Instruções:
1 – Copie, do texto de apoio, o trecho que vai de "Mas, em junho" até "conclusão do jogo.".
2 – Segundo o texto de apoio, de quem era o projeto do Edifício Holiday?
3 – Reescreva em forma de lista o parágrafo do texto de apoio que começa com "Em 1957, um anúncio", mantendo seus fatos principais.

Mas, em junho de 1944, uma propaganda anunciava, finalmente, a chegada da cerveja Brahma Chopp ao mercado recifense: “A princípio, apenas o Rio e São Paulo tiveram o privilégio de tomar a fabulosa cerveja”, assegurava o texto publicitário.

Se passássemos as folhas de um jornal muito rapidamente, naquele efeito de desenho animado, veríamos a lentidão dos dias se transformando em uma paisagem de quebra-cabeça, na qual cada peça se encaixa e a falta de uma delas invalida a conclusão do jogo.

Em 1956, depois que Brigitte Bardot usou as duas peças em E Deus Criou a Mulher, filme de Roger Vadim, abriu-se uma porta que jamais seria novamente fechada. Embora a reverberação do seu ato tenha sido sentida em maior ou menor intensidade, o foi, mais cedo ou mais tarde.

Em 1957, um anúncio agradecia nominalmente aos primeiros compradores por “acreditarem no projeto” e adquirirem um apartamento no ousado projeto de Joaquim Rodrigues: o Edifício Holiday, este mesmo que hoje virou um esqueleto fantasma, ameaçado pela degradação de sua estrutura. Boa Viagem era a nova fronteira para a moradia da classe média.

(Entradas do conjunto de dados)
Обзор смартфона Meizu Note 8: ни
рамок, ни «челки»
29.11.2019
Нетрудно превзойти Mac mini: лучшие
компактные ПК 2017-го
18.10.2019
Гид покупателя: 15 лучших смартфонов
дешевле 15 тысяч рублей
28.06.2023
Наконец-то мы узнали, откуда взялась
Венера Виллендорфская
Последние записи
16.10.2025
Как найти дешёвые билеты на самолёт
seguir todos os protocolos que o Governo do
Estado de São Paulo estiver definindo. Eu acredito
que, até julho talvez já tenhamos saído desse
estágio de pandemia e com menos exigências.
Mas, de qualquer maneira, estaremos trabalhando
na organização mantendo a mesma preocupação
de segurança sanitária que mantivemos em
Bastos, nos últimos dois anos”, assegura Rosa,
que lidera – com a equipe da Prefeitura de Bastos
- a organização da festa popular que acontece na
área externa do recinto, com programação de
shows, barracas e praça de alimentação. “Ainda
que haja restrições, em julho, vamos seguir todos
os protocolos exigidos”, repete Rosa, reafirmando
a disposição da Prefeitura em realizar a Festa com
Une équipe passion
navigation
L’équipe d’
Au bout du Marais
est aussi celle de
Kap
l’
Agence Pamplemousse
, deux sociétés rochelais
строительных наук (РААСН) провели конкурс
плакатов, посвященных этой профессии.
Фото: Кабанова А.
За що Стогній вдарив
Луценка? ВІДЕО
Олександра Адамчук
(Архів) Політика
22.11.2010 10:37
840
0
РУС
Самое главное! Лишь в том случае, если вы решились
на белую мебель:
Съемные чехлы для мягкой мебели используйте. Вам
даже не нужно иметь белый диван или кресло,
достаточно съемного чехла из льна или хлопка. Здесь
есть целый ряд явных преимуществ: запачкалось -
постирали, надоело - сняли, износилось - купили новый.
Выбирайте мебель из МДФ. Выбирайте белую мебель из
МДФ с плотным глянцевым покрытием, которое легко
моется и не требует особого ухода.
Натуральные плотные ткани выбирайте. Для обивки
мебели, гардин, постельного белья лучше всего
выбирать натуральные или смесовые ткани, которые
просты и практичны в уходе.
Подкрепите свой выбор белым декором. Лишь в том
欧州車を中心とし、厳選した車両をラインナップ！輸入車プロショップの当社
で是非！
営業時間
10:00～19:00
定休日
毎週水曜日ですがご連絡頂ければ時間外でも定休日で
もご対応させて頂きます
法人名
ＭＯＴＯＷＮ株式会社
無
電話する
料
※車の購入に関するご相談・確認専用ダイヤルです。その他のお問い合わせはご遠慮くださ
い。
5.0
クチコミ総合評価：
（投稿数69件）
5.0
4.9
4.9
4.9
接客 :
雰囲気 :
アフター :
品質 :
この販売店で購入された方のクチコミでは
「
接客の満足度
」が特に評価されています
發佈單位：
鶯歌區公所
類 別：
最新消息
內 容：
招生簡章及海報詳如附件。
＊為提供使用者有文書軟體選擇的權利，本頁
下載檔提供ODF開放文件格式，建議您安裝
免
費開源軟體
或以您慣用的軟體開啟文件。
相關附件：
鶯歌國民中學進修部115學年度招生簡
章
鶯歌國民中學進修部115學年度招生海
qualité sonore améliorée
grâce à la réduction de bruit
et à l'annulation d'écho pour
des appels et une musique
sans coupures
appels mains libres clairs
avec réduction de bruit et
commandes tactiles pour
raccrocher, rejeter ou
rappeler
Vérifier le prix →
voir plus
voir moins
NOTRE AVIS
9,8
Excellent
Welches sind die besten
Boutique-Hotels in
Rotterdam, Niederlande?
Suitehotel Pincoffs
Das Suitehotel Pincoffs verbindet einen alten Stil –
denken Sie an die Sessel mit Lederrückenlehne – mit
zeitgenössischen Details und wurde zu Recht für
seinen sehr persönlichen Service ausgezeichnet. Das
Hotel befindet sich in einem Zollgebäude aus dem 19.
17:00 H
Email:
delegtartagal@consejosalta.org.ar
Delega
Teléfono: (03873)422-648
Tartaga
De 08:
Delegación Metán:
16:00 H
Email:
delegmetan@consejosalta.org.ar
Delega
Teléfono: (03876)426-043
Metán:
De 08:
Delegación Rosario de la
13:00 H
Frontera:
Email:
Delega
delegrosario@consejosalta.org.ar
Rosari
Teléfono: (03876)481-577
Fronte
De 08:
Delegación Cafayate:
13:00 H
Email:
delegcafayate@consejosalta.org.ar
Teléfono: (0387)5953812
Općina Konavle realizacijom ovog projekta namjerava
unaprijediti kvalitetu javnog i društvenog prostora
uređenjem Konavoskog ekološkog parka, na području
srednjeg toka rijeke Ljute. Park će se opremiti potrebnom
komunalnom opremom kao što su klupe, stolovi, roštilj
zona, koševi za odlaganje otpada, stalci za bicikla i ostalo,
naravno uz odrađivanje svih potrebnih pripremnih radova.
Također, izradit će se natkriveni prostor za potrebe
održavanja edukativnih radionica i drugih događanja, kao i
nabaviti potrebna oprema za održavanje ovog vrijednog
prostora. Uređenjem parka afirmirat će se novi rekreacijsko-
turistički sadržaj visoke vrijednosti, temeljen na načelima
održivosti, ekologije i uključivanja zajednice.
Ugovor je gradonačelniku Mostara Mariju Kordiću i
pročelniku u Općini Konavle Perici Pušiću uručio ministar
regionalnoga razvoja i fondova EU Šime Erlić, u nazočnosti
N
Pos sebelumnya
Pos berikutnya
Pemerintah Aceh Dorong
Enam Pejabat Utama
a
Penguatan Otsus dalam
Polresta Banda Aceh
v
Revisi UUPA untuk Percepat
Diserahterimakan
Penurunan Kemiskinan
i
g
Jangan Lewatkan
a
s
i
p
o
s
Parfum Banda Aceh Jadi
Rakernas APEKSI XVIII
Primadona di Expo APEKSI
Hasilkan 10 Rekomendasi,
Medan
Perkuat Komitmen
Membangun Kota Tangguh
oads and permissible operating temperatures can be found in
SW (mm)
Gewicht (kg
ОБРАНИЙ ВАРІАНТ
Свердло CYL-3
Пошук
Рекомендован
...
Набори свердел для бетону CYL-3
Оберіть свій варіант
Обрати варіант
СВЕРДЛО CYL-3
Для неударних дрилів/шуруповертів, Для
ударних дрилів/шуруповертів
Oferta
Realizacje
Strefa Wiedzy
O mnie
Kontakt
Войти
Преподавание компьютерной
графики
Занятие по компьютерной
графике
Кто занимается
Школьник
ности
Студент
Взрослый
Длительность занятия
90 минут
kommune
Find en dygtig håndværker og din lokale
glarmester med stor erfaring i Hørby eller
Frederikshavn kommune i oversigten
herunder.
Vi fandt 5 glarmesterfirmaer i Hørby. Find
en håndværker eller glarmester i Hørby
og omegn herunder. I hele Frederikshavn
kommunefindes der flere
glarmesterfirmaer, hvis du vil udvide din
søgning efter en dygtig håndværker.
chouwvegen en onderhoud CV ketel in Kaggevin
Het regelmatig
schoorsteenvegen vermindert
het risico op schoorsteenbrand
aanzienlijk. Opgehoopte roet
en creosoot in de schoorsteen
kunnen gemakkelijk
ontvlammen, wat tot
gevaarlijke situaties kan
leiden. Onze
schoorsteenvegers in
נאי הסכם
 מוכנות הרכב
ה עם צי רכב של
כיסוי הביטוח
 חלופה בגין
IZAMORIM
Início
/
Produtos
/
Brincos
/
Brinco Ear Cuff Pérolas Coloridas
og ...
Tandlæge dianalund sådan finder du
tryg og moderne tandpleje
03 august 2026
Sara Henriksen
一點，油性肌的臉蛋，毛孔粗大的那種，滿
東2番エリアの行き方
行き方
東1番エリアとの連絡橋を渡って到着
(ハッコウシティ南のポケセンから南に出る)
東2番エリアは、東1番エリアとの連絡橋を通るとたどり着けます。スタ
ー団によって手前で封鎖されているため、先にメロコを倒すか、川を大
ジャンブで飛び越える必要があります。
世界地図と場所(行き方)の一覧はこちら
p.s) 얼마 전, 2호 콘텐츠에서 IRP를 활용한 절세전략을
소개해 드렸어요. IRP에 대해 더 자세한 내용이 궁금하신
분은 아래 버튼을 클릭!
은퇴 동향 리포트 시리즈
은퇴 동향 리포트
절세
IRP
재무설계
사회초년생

Respostas:
1 –
Mas, em junho de 1944, uma propaganda anunciava, finalmente, a chegada da cerveja Brahma Chopp ao mercado recifense: “A princípio, apenas o Rio e São Paulo tiveram o privilégio de tomar a fabulosa cerveja”, assegurava o texto publicitário.

Se passássemos as folhas de um jornal muito rapidamente, naquele efeito de desenho animado, veríamos a lentidão dos dias se transformando em uma paisagem de quebra-cabeça, na qual cada peça se encaixa e a falta de uma delas invalida a conclusão do jogo.

2 – De Joaquim Rodrigues.

3 –
- Em 1957, um anúncio agradecia nominalmente aos primeiros compradores de apartamentos no Edifício Holiday, ousado projeto de Joaquim Rodrigues.
- Hoje o edifício virou um esqueleto fantasma, ameaçado pela degradação de sua estrutura.
- Boa Viagem era a nova fronteira para a moradia da classe média.